## YOUR GOAL
Beginning with the line that contains "natürlichen Klimaschutz in", transcribe the rest of the listing below exactly, including its last line, and exclude any pictures.

---- GIVEN DATA

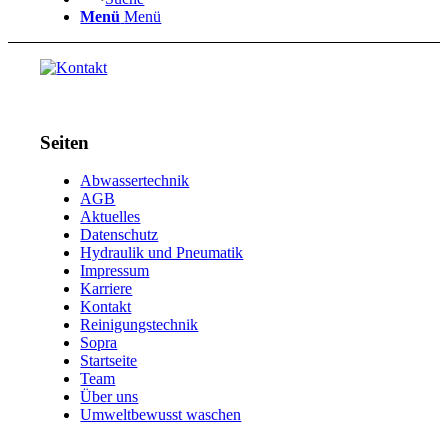
Menü
Menü
Seiten
Abwassertechnik
AGB
Aktuelles
Datenschutz
Hydraulik und Pneumatik
Impressum
Karriere
Kontakt
Reinigungstechnik
Sopra
Startseite
Team
Über uns
Umweltbewusst waschen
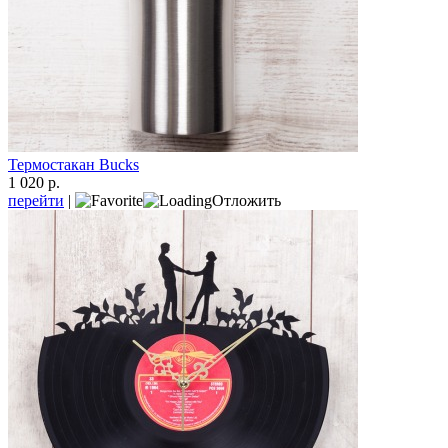
Термостакан Bucks
1 020 р.
перейти
|
Отложить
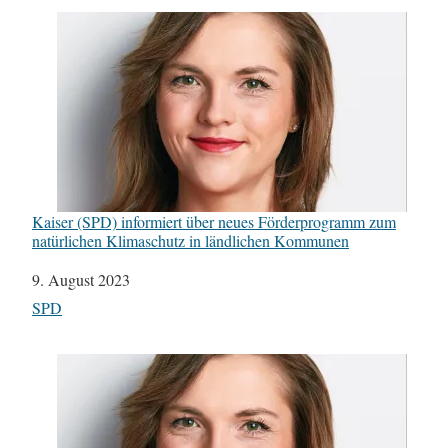
Kaiser (SPD) informiert über neues Förderprogramm zum
natürlichen Klimaschutz in ländlichen Kommunen
Datum
9. August 2023
In Bezug auf
SPD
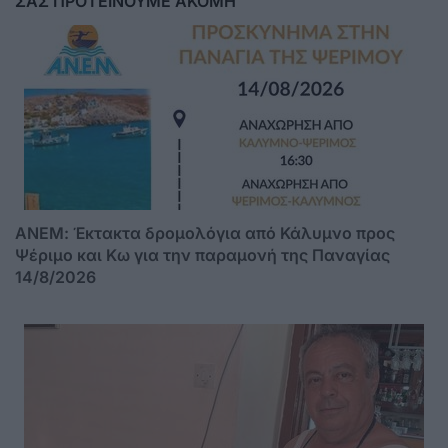
ΣΑΣ ΠΡΟΤΕΙΝΟΥΜΕ ΑΚΟΜΗ
ΑΝΕΜ: Έκτακτα δρομολόγια από Κάλυμνο προς
Ψέριμο και Κω για την παραμονή της Παναγίας
14/8/2026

--------

## WRITTEN ANSWER
natürlichen Klimaschutz in ländlichen Kommunen
Datum
9. August 2023
In Bezug auf
SPD
ΣΑΣ ΠΡΟΤΕΙΝΟΥΜΕ ΑΚΟΜΗ
ΑΝΕΜ: Έκτακτα δρομολόγια από Κάλυμνο προς
Ψέριμο και Κω για την παραμονή της Παναγίας
14/8/2026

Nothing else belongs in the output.